◆ What the task requires:
In the material below, find each line with the word "более" and list it.

◆ Material to process:
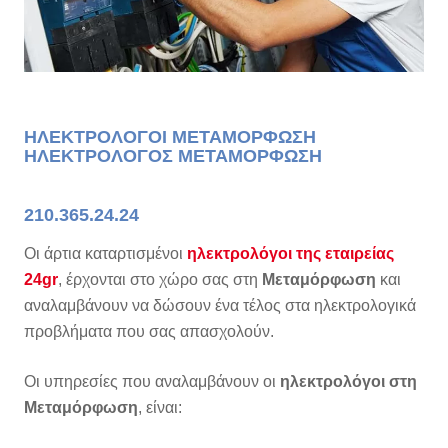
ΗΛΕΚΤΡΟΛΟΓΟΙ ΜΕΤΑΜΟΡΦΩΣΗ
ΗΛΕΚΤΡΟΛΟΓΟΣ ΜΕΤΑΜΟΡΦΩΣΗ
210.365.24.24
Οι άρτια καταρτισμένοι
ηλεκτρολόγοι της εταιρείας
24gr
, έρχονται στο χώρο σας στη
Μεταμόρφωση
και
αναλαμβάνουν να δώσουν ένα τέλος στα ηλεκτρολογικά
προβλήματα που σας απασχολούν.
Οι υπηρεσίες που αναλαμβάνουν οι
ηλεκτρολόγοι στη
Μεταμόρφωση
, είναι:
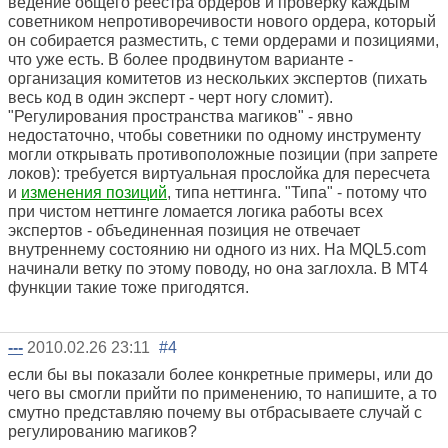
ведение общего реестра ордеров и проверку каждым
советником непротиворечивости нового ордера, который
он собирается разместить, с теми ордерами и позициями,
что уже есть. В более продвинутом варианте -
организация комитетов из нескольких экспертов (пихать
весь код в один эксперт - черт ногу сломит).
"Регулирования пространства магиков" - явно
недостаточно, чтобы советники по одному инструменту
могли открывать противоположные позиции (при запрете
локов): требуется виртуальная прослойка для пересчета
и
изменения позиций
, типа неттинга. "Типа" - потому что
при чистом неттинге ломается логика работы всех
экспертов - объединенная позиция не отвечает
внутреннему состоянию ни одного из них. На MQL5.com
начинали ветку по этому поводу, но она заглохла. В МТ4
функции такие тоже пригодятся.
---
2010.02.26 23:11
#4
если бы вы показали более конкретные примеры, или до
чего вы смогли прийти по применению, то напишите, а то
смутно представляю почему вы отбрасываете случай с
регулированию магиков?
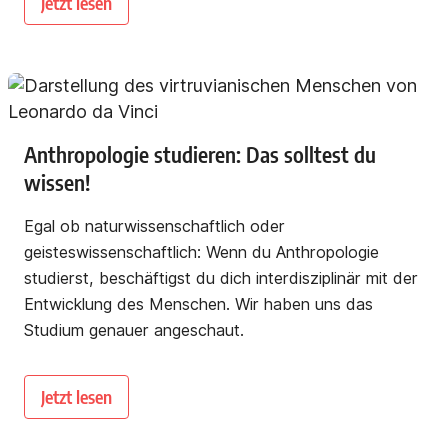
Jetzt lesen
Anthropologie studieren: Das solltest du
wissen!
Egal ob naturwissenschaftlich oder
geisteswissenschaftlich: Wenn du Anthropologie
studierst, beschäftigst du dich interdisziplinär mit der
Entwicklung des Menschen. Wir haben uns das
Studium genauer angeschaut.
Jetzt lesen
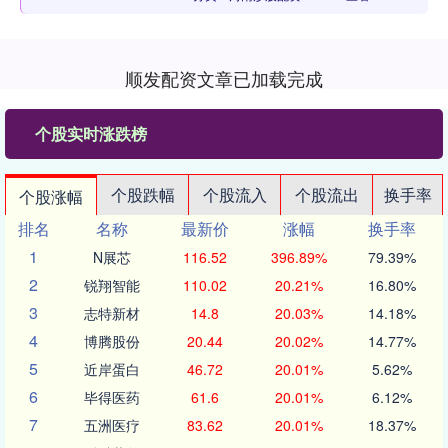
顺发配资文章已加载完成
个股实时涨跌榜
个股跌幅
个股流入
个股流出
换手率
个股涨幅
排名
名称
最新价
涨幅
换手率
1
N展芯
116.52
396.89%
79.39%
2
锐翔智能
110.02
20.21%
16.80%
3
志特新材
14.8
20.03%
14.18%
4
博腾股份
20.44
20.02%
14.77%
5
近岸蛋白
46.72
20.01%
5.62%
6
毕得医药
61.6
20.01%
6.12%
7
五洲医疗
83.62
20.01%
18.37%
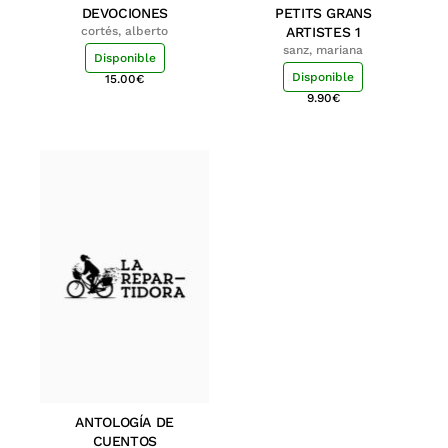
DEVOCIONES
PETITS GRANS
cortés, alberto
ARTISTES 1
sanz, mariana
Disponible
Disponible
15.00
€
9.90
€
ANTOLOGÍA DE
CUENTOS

* * *

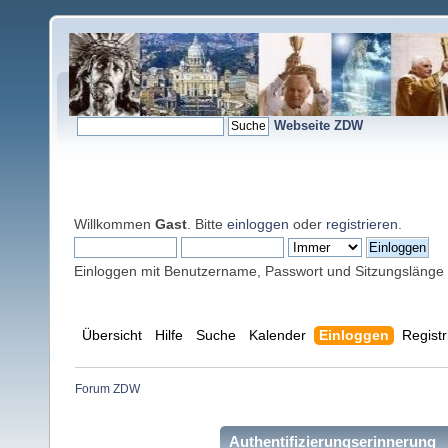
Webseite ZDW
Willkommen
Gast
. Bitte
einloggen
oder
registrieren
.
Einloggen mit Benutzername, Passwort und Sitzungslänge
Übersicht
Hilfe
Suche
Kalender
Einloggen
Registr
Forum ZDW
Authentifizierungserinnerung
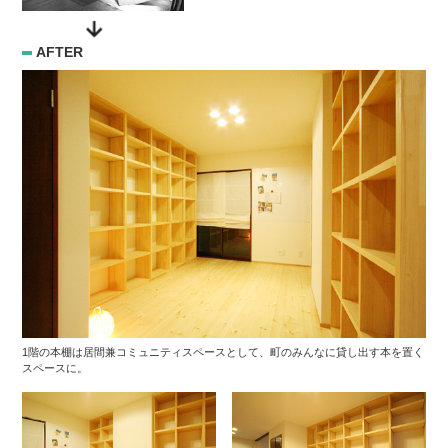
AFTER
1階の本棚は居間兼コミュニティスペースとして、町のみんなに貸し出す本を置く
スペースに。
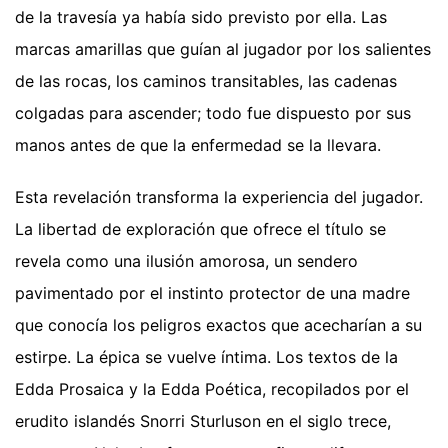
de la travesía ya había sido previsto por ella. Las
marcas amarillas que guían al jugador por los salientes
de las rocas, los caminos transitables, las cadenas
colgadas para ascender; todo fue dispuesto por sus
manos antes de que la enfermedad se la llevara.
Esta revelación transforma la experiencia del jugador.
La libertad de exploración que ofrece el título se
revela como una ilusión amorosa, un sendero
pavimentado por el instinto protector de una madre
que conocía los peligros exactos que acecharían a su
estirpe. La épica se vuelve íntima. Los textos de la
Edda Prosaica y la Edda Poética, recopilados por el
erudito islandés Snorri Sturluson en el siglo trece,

---

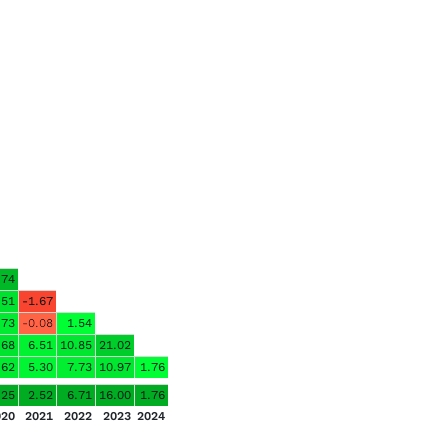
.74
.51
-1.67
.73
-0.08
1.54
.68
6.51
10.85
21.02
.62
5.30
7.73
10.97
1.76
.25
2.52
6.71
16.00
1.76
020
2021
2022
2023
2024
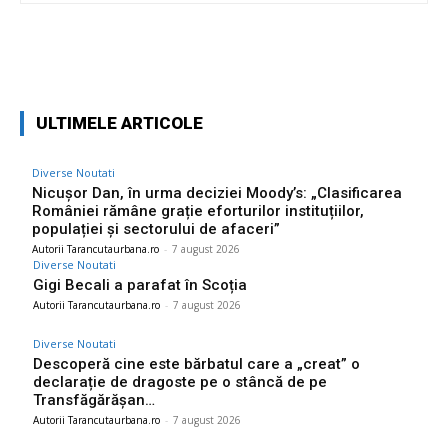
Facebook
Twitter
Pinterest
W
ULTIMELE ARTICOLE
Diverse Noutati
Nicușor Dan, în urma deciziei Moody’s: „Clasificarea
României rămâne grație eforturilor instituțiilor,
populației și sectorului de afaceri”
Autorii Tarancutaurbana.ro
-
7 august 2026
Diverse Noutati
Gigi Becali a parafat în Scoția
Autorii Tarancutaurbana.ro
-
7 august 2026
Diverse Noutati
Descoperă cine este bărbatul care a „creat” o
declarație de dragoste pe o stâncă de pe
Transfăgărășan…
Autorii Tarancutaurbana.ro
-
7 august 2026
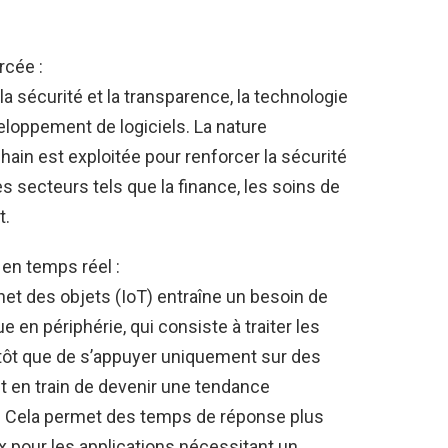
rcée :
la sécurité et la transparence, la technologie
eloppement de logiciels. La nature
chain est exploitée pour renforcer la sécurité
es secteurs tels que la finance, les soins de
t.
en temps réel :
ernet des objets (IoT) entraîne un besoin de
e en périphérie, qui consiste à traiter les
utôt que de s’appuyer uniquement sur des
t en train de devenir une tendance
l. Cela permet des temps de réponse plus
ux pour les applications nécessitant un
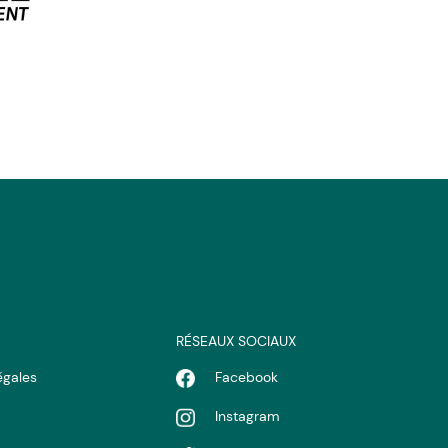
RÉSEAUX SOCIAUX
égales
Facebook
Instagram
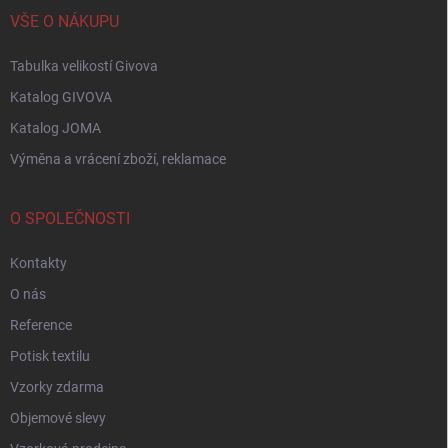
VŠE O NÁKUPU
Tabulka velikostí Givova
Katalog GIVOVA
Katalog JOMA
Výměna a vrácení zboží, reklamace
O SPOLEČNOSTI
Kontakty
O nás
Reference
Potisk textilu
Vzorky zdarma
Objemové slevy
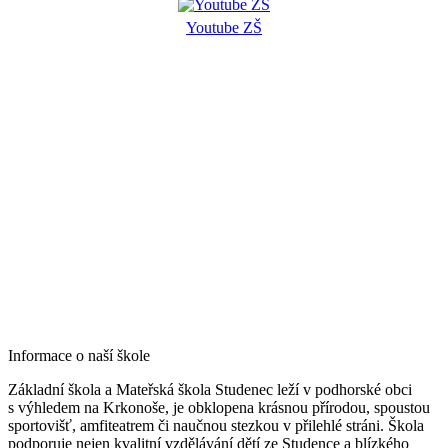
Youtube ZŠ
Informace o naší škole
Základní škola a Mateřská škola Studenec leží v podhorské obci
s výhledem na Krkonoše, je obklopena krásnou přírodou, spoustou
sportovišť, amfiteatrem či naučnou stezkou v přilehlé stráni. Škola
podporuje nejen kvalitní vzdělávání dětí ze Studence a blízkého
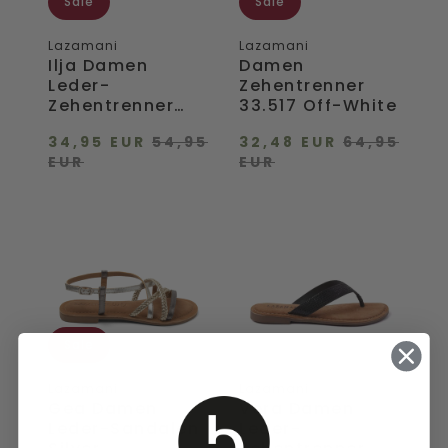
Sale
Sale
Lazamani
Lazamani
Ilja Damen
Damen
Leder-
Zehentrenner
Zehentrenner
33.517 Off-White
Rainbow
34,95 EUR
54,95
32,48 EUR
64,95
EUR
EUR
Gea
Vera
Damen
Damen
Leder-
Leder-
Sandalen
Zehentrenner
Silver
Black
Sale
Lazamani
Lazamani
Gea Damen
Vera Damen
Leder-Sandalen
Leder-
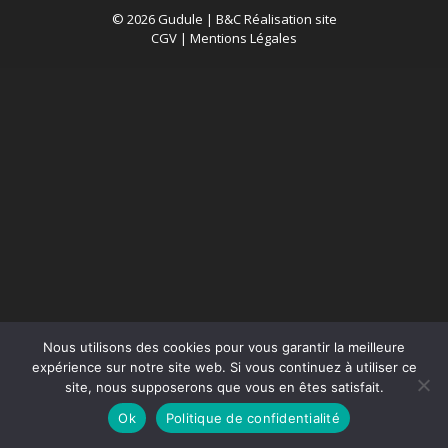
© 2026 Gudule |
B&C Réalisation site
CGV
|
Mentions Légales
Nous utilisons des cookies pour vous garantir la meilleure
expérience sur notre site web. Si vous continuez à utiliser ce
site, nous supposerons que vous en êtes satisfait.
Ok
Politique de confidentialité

◆ Output:
что уже есть. В более продвинутом варианте -
если бы вы показали более конкретные примеры, или до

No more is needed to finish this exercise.